La palabra es cemento que construye la mente y maná que alimenta el corazón. Con palabras se enamora, manipula e inventa grandes abstracciones. Gracias a avances históricos, en lugar de derramar sangre para definir destinos, ahora verbo es acción, adjetivo mortal espada, una buena diarrea verbal aliada inmejorable. Detrás de palabras yacen las ilusiones del pueblo. Apoderarse del léxico que enmarca el deseo popular, es convertirse en Oráculo: una autoridad infalible, de profética sabiduría y opinión. Pero un poder sustentado en manosear verbalmente la esperanza del pueblo, es un poder de mierda.
“En el mundo hay 200 millones de niños que duermen en la calle. Ninguno es cubano”. Las grandes conquistas sociales de la revolución cubana son dignas de admiración. Si bien ningún niño cubano duerme en la calle, Cuba no es la cúspide de la civilización humana. Si bien la libertad es una relativa abstracción mental que palidece en contraste a un decrepito techo sobre somnolientas cabezas, se empiezan a vislumbran el deseo del cambio en niños cubanos que despertaron y se atrevieron a soñar.
El 2001 Fidel proclamaba: “Revolución es cambiar todo lo que debe ser cambiado”. Sin una oposición política, el cambio ha sido mortalmente lento. El cambio está llegando, pero algunas consignas básicas que hacen al léxico cubano no cambiaran jamás: modestia, desinterés, altruismo y solidaridad. Aquellos que pretendan perfeccionar el futuro devenir en tierra de Martí, deberán incluir en su discurso el concepto “dignidad”, que aglomera las virtudes anteriores. Esa dignidad se manifiesta en el orgullo que sienten cubanos por el hecho que la isla es libre de propagandas de Disney y Coca Cola. Irónicamente, es con propaganda política que se mantiene “satisfecha” a la población con la magra dieta que permite la Libreta de Abastecimiento, otro gran logro de la revolución, porque disminuye el índice de diabetes entre niños cubanos.

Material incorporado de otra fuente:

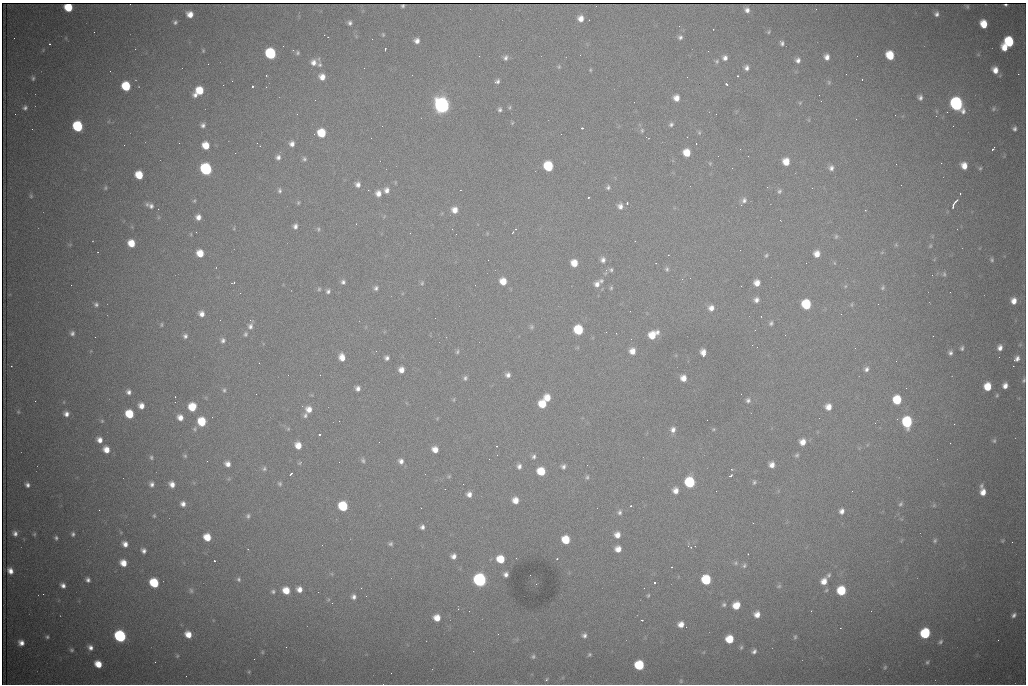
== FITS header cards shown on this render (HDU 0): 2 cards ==
NAXIS1  =                 1024 /fastest changing axis
NAXIS2  =                  682 /next to fastest changing axis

Hay campo para mejoras en Cuba (y todas partes), que llegan en la medida que nuevas generaciones ven el mundo a colores. En el actual universo monocromático, enfrentamos limitaciones. A su vez, surge un consenso sobre la inclusión y justicia social; ocupando un lugar privilegiado en todo modelo de desarrollo, sea socialista, anarquista o liberal. Los bandos discrepan en “cómo” lograr los objetivos compartidos de acabar con el racismo, discriminación basada en cualquier identidad (incluyendo orientación sexual) y acceso a salud universal. Por lo general, nadie asume un monopolio sobre los objetivos.
En contraste con la tendencia en casi toda sociedad, en Cuba, Venezuela y Bolivia la justicia social se ha convertido en monopolio de un solo caudillo. Para comprender “por qué” sirve un contraste. Una razón es que modernas economías, como ser las de Chile y Brasil, no pueden darse el lujo. Otra es que Lula y Bachelet son producto de un proceso histórico que obligó a la izquierda aprender utilizar lo que funciona. En contraste, los de la troica bolivariana ocuparon un desgastado y volátil vacío político creado por el racismo e incompetencia de una élite corrupta. Todo aquel que ahora pretenda contribuir a nuestra convivencia, deberá incluir en su léxico los objetivos que la sociedad boliviana ha elegido: ponerle fin al racismo y avanzar la justicia social. En lugar de señalar inconsistencias, la oposición deberá aprender y proponer formas de mejor lograr esos objetivos. De lo contrario, en un chape labial del Chapare su Oráculo, será largo el monopolio de su dedo firmemente en nuestro ídem.